会社や職場によって異なりますが、「人の仕事を手伝ったり助け合うことがなく、仕事の後の付き合いもあまりないため、冷たく感じる」(39歳/女性/公共サービス関連)という人がいたり、ドライな人間関係を期待していたのに、「日本の会社よりもウェットだ」(48歳/男性/専門職関連)という声も挙がりました。

4位 語学力の向上

英語力を生かして働きたい、語学力を向上させたいと思って外資系企業に入社したものの、実際には業務でほとんど外国語を使わないというケースもあるようです。詳しくは>>英語力(語学力)はどれくらい必要?

外資系企業で働いていて、驚いたこと

メリット・デメリットのほかに、外資系企業で働いていて驚いたことも聞いてみました。

  • 給料が青天井 (43歳/男性/IT関連技術職)
  • 海外のマナーやルールに従ったり、時差に対応することもある (33歳/女性/クリエイティブ関連)
  • 長く働き、朝早く出勤することが良いとされる日本企業とは考え方が違う (34歳/男性/専門サービス関連)
  • 仕事より家族を優先している (53歳/女性/事務・企画・経営関連)
  • コーヒーを持ちながら会社に入ってくる文化がアメリカナイズされていると思う (34歳/女性/営業関連)

日本の会社と比べて給与体系や仕事の進め方、仕事とプライベートのバランスの取り方などが、日本企業とは違って驚いたという人が多いようです。
更に、こんな声もありました。

  • 即刻クビになる人がいる (38歳/男性/営業関連)
  • 仕事で使わないのに英語の勉強をさせられる (49歳/男性/IT関連技術職)
  • 採用条件が厳しい (25歳/女性/事務・企画・経営関連)
  • 給料の差が激しい (49歳/男性/IT関連技術職)

すべての外資系企業に当てはまるわけではありませんが、日本企業との違いを感じ、驚いたことがある人は多いようです。

英語力(語学力)はどれくらい必要?

外資系企業では、英語または外国語を使うイメージがありますが、実際にどれくらい使うのか、またどんな業務で外国語を使うのか聞いてみました。

外資系企業で働いている人に聞いた! 英語・外国語を使う頻度は?

外資系企業での英語・外国語の使用頻度グラフ

英語・外国語を使う頻度は「年に数回」または「まったく使わない」と答えた人が42.1%と半数近くになりました。外資系企業で働いているからといって、必ずしも日常的に外国語を使うわけではないようです。

しかし、「毎日」と答えた人が21.6%と、5人に1人いるのは外資系企業ならではの結果かもしれません。語学力を生かして働きたい人にとって、外資系企業は選択肢の一つになるでしょう。
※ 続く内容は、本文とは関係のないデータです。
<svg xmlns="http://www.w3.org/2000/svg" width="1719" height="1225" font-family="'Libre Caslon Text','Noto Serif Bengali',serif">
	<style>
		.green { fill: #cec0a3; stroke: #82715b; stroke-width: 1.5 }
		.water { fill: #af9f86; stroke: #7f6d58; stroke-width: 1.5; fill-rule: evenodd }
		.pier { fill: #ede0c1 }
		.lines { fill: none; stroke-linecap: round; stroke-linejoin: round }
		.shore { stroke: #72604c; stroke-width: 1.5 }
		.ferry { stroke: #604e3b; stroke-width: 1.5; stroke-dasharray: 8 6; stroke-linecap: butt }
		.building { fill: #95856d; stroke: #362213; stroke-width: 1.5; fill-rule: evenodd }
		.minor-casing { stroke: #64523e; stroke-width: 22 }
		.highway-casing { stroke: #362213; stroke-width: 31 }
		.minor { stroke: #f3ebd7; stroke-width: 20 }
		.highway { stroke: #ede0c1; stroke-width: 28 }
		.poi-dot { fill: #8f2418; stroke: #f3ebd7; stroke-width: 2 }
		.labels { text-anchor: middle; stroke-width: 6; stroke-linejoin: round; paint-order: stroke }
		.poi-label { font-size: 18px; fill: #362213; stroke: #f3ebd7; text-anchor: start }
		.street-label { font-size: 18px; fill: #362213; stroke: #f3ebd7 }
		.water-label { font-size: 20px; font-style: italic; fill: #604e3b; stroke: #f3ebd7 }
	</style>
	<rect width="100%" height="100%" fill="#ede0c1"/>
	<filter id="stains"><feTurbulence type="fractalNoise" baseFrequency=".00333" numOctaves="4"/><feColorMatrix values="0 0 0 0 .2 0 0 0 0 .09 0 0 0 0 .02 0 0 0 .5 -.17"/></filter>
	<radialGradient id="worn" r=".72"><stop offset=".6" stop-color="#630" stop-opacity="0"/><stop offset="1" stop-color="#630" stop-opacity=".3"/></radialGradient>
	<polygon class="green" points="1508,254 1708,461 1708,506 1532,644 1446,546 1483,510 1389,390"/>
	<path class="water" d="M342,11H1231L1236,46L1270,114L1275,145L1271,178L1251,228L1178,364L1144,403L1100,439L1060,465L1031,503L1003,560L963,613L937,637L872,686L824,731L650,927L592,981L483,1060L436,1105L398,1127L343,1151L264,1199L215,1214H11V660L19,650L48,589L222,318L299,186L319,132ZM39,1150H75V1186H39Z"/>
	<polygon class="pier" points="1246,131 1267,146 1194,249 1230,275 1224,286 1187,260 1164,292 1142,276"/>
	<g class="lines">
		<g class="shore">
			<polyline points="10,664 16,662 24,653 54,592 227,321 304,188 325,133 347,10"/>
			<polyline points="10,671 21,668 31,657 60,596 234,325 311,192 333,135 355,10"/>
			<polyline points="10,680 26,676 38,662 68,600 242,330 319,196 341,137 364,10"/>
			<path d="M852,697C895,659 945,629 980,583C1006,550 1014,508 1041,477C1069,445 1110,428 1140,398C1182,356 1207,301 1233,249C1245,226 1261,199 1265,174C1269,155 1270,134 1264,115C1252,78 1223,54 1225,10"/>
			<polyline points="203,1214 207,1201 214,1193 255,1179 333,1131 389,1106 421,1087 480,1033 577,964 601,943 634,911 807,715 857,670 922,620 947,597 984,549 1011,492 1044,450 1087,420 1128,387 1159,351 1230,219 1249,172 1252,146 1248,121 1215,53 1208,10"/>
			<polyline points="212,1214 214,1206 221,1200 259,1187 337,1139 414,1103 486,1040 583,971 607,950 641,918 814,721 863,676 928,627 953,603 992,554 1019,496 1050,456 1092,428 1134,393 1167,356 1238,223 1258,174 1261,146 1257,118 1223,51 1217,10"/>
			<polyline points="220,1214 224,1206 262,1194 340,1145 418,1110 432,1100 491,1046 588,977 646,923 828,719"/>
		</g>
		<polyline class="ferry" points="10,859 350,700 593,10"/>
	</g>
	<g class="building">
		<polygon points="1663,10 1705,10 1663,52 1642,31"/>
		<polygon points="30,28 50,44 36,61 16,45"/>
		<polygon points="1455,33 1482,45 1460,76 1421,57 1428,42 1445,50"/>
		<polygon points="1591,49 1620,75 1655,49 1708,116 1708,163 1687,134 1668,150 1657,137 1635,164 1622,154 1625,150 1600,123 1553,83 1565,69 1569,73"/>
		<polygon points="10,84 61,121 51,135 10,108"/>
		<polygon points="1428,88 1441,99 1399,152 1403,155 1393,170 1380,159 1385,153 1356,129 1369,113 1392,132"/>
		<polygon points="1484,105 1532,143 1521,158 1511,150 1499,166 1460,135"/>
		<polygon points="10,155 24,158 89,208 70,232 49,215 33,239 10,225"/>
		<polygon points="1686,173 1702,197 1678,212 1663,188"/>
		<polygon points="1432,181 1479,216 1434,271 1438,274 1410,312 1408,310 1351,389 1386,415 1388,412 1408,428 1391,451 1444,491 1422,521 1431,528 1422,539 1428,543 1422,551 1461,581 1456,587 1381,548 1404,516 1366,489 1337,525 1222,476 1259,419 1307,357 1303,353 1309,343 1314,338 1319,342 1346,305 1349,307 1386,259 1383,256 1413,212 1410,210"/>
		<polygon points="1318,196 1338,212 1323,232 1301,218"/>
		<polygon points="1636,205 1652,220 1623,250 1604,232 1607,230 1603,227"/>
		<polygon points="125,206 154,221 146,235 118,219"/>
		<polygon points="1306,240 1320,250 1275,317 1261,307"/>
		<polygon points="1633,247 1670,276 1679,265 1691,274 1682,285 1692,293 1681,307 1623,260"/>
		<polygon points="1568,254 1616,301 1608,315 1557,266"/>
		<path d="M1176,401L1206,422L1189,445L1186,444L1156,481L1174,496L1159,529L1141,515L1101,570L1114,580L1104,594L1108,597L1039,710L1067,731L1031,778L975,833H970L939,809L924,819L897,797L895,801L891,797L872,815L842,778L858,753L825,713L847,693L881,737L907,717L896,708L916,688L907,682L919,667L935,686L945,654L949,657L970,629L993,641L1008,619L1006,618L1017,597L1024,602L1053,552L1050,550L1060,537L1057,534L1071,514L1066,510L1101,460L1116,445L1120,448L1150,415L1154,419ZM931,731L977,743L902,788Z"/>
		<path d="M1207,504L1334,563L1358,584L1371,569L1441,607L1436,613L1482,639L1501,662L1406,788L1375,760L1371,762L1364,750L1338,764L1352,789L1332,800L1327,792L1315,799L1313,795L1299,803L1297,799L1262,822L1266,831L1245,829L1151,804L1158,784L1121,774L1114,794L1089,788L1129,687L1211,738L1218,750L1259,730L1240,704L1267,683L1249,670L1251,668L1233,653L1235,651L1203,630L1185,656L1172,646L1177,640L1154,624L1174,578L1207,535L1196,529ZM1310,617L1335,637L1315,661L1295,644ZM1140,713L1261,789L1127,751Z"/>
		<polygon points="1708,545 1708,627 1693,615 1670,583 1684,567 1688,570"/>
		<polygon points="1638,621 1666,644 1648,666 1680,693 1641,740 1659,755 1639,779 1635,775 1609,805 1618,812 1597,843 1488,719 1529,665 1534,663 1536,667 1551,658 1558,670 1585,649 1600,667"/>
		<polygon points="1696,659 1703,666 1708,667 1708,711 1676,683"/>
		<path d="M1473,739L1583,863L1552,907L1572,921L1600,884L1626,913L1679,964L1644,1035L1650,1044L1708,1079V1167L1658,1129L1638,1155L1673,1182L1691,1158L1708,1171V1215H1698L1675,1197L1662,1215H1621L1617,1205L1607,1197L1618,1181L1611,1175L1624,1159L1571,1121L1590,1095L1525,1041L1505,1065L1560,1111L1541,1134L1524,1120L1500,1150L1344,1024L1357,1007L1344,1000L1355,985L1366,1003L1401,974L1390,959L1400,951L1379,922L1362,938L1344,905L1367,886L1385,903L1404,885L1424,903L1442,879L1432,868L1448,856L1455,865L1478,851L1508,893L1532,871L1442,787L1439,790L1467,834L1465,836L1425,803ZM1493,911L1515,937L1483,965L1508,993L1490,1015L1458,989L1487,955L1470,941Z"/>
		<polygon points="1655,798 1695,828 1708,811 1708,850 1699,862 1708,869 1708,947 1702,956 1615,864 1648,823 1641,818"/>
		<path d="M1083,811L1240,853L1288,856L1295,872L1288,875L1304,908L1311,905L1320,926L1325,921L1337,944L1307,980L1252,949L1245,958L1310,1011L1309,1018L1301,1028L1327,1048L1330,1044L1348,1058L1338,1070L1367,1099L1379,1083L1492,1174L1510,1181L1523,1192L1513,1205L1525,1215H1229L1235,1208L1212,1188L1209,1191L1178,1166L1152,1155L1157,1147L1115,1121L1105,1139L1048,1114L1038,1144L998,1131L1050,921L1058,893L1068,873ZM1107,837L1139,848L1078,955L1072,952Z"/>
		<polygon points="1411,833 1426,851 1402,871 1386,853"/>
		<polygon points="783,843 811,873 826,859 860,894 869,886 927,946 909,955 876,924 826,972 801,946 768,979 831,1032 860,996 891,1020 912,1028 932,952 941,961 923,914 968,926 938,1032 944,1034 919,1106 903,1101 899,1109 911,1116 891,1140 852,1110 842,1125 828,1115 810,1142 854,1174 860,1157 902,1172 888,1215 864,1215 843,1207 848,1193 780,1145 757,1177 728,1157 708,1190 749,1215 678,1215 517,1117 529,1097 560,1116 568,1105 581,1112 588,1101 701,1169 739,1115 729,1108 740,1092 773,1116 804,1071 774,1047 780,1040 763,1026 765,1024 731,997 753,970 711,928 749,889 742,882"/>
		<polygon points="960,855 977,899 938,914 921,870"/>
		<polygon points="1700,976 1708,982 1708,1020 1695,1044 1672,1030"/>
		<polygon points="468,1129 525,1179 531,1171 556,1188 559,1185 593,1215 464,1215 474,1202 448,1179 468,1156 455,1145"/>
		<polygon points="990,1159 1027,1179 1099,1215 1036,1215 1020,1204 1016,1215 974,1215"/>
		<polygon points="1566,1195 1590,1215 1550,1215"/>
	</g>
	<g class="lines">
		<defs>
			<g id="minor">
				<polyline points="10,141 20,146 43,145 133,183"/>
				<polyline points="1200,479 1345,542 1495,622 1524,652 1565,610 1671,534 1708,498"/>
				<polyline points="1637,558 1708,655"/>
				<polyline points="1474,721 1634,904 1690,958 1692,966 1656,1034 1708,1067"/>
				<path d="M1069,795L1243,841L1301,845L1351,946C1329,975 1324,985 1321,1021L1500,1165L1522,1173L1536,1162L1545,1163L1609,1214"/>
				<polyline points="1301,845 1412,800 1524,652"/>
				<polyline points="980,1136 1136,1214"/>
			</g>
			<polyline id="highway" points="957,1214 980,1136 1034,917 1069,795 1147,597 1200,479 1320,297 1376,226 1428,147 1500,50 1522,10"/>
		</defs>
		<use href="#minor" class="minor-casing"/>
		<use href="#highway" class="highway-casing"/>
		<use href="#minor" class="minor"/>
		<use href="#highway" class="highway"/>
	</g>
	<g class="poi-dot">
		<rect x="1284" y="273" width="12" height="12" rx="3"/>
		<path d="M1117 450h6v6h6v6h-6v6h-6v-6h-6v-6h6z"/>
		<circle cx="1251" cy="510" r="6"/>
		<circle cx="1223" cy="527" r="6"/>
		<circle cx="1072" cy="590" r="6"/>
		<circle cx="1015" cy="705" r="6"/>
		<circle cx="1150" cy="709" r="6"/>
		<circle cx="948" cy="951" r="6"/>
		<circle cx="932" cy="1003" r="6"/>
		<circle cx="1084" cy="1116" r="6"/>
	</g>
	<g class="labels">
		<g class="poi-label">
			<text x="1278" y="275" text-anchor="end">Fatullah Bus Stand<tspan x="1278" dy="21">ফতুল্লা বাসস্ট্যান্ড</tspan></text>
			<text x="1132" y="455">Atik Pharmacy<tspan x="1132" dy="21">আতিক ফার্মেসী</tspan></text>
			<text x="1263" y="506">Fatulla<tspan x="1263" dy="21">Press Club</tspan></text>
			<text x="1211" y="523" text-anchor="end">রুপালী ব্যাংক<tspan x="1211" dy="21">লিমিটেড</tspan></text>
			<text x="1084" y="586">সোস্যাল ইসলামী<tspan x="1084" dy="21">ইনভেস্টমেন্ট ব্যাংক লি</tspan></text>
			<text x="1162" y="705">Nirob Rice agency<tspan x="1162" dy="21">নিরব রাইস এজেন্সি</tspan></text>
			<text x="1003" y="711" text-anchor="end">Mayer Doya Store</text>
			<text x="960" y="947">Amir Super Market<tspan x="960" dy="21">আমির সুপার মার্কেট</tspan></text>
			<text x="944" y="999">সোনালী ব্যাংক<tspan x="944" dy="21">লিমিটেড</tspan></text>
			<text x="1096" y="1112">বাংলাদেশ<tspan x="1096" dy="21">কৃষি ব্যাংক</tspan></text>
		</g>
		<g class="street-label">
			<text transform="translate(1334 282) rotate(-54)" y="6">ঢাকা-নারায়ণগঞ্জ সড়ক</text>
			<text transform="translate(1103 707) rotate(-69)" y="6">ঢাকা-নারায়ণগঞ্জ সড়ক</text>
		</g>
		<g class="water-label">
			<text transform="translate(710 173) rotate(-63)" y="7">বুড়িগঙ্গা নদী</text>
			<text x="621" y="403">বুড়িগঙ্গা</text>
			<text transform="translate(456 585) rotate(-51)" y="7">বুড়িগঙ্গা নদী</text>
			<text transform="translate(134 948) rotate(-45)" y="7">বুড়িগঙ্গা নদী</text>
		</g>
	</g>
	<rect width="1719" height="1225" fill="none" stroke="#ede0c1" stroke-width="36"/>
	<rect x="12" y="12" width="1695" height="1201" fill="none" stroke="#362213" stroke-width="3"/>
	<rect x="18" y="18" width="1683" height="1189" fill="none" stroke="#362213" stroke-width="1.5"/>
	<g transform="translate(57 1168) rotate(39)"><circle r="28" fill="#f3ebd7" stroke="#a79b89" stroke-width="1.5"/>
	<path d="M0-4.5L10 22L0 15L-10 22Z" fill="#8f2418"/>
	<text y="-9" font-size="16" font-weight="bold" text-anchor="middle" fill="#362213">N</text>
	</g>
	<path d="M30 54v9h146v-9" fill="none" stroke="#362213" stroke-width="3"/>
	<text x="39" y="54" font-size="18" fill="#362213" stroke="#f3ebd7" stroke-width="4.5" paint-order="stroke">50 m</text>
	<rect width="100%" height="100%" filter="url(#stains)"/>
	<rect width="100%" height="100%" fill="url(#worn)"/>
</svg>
では、英語・外国語はどんな業務で使うのでしょうか。「英語・外国語を使う」と答えた人に聞いてみました。

英語・外国語を使う業務は?

Q.どんな業務で英語・外国語を使いますか?(複数回答可)

メールでのやり取り

41.0%

電話対応

32.8%

情報収集(書籍、インターネットなど)

29.5%

会議や打ち合わせ

26.2%

外部との商談や交渉

23%

プレゼンテーション

21.3%

社内用の資料作成(会議資料、マニュアルなど)

21.3%

同僚との会話や上司への報告など

19.7%

接客や顧客対応

19.7%

社外用の資料作成(顧客向け提案書、企画書、契約書など)

19.7%

外国語を使う業務としては、「メールでのやり取り」がもっとも多いようです。外資系企業で働きたいと思っているけれど、「外国語での会話はあまり自信がない」という人も、メールなどの文書であれば対応できるかもしれません。
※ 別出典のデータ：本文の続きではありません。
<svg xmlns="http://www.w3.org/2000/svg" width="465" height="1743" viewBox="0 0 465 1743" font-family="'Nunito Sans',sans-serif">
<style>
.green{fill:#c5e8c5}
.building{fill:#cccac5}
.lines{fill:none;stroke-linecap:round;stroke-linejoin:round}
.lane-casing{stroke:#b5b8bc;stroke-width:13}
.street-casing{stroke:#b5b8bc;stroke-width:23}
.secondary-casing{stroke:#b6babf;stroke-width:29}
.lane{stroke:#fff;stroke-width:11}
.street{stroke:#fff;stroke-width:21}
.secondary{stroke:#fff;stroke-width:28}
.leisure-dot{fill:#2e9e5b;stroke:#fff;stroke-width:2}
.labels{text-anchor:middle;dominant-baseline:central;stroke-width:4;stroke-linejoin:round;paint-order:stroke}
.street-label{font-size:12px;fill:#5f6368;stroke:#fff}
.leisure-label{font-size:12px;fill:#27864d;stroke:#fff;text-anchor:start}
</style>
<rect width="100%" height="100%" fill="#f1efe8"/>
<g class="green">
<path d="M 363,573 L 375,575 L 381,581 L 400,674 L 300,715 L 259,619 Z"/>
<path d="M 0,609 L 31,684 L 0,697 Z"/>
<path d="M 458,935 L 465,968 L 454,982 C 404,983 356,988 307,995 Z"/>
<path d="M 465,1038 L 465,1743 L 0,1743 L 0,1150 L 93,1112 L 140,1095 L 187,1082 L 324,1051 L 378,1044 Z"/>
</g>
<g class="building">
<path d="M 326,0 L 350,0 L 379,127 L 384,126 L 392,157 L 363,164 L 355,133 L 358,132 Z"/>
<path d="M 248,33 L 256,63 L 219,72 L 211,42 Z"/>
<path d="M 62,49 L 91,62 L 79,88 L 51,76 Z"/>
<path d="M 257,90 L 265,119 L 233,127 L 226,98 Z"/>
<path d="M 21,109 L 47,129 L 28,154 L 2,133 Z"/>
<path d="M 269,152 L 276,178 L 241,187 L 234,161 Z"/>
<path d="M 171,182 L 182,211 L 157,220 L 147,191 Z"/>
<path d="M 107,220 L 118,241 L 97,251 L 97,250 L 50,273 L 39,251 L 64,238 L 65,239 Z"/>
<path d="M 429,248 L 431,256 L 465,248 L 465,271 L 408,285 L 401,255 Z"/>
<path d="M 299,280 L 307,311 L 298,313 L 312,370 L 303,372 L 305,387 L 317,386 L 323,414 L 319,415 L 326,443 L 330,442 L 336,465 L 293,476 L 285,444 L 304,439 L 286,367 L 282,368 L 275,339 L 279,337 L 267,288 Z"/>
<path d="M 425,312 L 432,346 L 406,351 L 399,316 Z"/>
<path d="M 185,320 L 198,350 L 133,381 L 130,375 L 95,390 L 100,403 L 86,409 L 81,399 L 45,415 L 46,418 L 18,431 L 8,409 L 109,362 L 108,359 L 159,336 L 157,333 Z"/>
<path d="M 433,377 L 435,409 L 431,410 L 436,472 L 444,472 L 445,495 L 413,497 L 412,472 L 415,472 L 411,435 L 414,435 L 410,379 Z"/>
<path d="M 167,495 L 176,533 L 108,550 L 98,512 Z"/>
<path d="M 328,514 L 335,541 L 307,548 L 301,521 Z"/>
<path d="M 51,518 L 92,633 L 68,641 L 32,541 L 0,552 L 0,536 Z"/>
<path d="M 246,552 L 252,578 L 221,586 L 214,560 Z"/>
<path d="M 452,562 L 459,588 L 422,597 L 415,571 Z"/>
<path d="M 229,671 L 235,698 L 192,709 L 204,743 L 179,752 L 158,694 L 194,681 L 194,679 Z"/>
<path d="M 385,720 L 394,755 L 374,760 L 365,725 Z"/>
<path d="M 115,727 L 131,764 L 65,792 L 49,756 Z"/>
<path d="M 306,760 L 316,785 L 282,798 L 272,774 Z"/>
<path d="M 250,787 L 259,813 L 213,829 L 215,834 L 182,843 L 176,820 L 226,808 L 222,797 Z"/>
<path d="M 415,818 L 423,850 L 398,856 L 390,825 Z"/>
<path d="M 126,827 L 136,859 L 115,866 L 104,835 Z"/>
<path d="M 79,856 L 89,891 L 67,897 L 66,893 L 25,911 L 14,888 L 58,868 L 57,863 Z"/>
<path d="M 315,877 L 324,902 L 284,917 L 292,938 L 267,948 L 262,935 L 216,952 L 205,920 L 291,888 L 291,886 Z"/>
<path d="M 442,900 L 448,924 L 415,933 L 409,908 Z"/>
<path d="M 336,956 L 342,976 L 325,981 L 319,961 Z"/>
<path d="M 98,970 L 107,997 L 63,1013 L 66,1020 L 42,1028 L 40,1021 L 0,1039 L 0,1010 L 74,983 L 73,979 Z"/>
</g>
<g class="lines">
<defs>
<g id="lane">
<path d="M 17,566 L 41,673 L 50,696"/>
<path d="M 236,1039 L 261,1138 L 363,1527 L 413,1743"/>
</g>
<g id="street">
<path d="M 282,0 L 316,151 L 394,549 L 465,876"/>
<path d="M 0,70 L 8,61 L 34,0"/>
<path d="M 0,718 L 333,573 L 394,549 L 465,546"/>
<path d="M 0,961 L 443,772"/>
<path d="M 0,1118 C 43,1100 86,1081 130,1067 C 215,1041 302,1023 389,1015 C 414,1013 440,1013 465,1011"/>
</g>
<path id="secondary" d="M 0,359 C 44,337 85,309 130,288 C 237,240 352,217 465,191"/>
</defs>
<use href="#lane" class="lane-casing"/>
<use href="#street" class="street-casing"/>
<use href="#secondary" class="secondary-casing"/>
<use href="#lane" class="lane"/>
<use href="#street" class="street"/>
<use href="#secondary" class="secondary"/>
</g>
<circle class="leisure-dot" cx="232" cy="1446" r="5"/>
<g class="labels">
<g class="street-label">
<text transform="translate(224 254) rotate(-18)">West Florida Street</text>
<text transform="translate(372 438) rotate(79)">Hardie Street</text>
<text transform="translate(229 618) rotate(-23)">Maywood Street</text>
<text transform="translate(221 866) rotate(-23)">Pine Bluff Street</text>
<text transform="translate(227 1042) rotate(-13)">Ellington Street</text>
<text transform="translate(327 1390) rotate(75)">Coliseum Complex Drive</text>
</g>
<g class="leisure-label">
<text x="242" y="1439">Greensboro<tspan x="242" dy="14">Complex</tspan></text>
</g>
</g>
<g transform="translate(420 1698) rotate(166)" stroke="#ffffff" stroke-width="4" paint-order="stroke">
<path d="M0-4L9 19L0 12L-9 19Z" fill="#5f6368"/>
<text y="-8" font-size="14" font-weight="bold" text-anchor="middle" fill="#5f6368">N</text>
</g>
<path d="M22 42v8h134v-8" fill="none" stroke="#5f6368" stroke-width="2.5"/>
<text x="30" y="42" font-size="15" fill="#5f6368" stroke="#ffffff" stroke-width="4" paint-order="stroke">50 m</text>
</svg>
外資系企業の求人情報の中には求められる語学スキルが記載されていることが多いので、チャレンジできる求人がないかチェックしてみましょう!

外資系企業のイメージ写真02

まとめ

外資系企業といっても、ウワサやイメージとは違う場合も多いことが分かりました。給与・年収やスピード感のある仕事の進め方をメリットと感じる人もいれば、デメリットと感じる人もいるように、さまざまな側面があります。

また、語学力についても、頻繁に英語を使う企業もあれば、まったく使わない企業もあります。外資系企業で働いてみたいと考えている人の中でも、語学力を存分に生かしたいと思っている人と、語学力に自信がないけれど外資系企業にあこがれるという人では、転職先として検討する企業が違ってくるでしょう。

語学力だけではなく、給与、労働時間、福利厚生、社風・企業文化なども含めてイメージだけで判断せず、自分が求める条件や環境がある外資系企業かをしっかり見極めて転職活動を進めましょう!